Recorded data:

::::::::

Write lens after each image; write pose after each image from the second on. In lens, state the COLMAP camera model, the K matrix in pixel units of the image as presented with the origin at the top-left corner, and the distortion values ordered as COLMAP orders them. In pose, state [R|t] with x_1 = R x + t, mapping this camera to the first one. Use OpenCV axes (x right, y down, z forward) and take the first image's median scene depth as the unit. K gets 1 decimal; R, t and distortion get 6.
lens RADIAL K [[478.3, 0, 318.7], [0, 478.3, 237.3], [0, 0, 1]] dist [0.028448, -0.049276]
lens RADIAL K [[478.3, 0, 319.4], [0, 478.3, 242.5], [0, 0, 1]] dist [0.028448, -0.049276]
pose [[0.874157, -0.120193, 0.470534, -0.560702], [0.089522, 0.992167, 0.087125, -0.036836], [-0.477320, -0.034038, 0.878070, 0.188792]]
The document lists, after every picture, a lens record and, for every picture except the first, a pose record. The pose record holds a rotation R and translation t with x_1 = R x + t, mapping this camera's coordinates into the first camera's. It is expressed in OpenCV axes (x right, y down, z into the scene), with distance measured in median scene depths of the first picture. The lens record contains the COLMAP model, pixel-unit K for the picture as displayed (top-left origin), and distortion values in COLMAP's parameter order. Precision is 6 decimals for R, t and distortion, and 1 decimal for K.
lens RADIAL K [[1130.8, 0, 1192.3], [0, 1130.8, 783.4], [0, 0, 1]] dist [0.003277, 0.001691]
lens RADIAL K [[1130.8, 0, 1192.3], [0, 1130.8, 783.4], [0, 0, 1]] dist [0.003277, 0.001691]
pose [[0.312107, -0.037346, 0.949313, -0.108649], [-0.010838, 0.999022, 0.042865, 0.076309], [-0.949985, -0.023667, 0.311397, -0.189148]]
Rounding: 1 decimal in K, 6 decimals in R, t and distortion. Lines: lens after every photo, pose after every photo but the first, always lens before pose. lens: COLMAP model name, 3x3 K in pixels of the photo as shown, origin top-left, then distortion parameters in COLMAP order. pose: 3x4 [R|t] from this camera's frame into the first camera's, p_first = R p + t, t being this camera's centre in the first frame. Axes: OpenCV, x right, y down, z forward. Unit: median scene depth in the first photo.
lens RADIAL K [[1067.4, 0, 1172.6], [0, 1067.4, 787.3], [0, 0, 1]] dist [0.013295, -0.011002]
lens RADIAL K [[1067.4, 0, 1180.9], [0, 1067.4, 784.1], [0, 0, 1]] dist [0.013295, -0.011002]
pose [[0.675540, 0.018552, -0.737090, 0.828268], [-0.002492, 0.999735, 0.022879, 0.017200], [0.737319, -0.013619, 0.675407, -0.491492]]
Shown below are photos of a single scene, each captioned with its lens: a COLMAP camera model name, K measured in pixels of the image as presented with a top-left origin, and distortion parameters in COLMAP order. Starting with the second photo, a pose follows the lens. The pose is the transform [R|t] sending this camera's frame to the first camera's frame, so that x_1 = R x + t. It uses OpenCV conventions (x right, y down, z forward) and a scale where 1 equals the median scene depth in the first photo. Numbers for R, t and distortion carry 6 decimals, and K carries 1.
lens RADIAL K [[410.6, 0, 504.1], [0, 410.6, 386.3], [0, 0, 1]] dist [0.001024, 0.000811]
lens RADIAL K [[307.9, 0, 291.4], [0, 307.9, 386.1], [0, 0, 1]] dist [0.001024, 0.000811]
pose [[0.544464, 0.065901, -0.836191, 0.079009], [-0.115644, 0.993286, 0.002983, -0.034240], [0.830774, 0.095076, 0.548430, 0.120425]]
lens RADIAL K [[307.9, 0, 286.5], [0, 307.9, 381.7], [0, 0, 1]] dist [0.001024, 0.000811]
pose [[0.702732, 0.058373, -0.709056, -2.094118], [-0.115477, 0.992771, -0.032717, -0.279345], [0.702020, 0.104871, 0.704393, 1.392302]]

::::::::

### TASK BRIEF
Exact copies of the lines from the one holding "Shown below are" through the last line above, and only those, make up the answer.

### EXPECTED ANSWER
Shown below are photos of a single scene, each captioned with its lens: a COLMAP camera model name, K measured in pixels of the image as presented with a top-left origin, and distortion parameters in COLMAP order. Starting with the second photo, a pose follows the lens. The pose is the transform [R|t] sending this camera's frame to the first camera's frame, so that x_1 = R x + t. It uses OpenCV conventions (x right, y down, z forward) and a scale where 1 equals the median scene depth in the first photo. Numbers for R, t and distortion carry 6 decimals, and K carries 1.
lens RADIAL K [[410.6, 0, 504.1], [0, 410.6, 386.3], [0, 0, 1]] dist [0.001024, 0.000811]
lens RADIAL K [[307.9, 0, 291.4], [0, 307.9, 386.1], [0, 0, 1]] dist [0.001024, 0.000811]
pose [[0.544464, 0.065901, -0.836191, 0.079009], [-0.115644, 0.993286, 0.002983, -0.034240], [0.830774, 0.095076, 0.548430, 0.120425]]
lens RADIAL K [[307.9, 0, 286.5], [0, 307.9, 381.7], [0, 0, 1]] dist [0.001024, 0.000811]
pose [[0.702732, 0.058373, -0.709056, -2.094118], [-0.115477, 0.992771, -0.032717, -0.279345], [0.702020, 0.104871, 0.704393, 1.392302]]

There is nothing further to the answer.